Extracted rows
○ ○ ○
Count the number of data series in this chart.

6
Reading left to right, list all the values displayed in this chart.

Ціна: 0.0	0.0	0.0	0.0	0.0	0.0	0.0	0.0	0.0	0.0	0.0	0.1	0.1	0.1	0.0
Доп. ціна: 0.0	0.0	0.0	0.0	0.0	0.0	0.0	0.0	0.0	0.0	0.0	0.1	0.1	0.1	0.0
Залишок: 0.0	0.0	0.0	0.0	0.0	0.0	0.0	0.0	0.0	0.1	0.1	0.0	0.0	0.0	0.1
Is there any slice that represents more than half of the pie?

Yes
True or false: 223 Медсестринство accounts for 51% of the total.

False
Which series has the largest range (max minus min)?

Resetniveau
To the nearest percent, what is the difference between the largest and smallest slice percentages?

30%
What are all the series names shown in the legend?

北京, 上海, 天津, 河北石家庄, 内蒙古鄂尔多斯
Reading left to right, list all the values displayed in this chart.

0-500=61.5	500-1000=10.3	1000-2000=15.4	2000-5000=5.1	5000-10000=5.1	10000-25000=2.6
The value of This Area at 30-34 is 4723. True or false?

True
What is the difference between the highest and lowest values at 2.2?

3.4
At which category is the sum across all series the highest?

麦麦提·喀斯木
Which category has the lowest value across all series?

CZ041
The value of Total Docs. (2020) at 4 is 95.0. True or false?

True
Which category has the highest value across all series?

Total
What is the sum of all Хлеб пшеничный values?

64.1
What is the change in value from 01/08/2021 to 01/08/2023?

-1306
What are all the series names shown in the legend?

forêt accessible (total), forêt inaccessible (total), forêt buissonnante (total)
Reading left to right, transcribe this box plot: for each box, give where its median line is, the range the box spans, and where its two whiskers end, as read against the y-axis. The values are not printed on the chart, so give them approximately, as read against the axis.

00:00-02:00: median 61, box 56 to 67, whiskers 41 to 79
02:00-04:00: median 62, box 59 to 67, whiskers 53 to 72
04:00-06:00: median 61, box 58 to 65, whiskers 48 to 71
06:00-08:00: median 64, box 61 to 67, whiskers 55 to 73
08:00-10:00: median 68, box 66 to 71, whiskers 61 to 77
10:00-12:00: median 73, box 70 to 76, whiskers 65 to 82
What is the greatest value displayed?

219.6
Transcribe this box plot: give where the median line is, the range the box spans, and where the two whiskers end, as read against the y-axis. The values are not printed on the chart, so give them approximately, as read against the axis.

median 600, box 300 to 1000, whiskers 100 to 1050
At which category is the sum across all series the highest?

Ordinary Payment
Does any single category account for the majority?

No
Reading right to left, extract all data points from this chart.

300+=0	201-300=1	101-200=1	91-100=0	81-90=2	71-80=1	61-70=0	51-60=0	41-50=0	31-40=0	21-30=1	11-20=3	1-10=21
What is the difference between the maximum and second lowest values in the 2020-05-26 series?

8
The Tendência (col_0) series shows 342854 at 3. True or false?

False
○ ○ ○
## DIRECTIONS FOR THIS TASK
Turn the lines starting at the one containing "00:00-02:00: median 61, box" and ending at the last line of the rows into a Markdown table with two columns, Number and Line. Number each line and leave out blank lines.

## EXERCISE RESPONSE
| Number | Line |
|---|---|
| 1 | 00:00-02:00: median 61, box 56 to 67, whiskers 41 to 79 |
| 2 | 02:00-04:00: median 62, box 59 to 67, whiskers 53 to 72 |
| 3 | 04:00-06:00: median 61, box 58 to 65, whiskers 48 to 71 |
| 4 | 06:00-08:00: median 64, box 61 to 67, whiskers 55 to 73 |
| 5 | 08:00-10:00: median 68, box 66 to 71, whiskers 61 to 77 |
| 6 | 10:00-12:00: median 73, box 70 to 76, whiskers 65 to 82 |
| 7 | What is the greatest value displayed? |
| 8 | 219.6 |
| 9 | Transcribe this box plot: give where the median line is, the range the box spans, and where the two whiskers end, as read against the y-axis. The values are not printed on the chart, so give them approximately, as read against the axis. |
| 10 | median 600, box 300 to 1000, whiskers 100 to 1050 |
| 11 | At which category is the sum across all series the highest? |
| 12 | Ordinary Payment |
| 13 | Does any single category account for the majority? |
| 14 | No |
| 15 | Reading right to left, extract all data points from this chart. |
| 16 | 300+=0	201-300=1	101-200=1	91-100=0	81-90=2	71-80=1	61-70=0	51-60=0	41-50=0	31-40=0	21-30=1	11-20=3	1-10=21 |
| 17 | What is the difference between the maximum and second lowest values in the 2020-05-26 series? |
| 18 | 8 |
| 19 | The Tendência (col_0) series shows 342854 at 3. True or false? |
| 20 | False |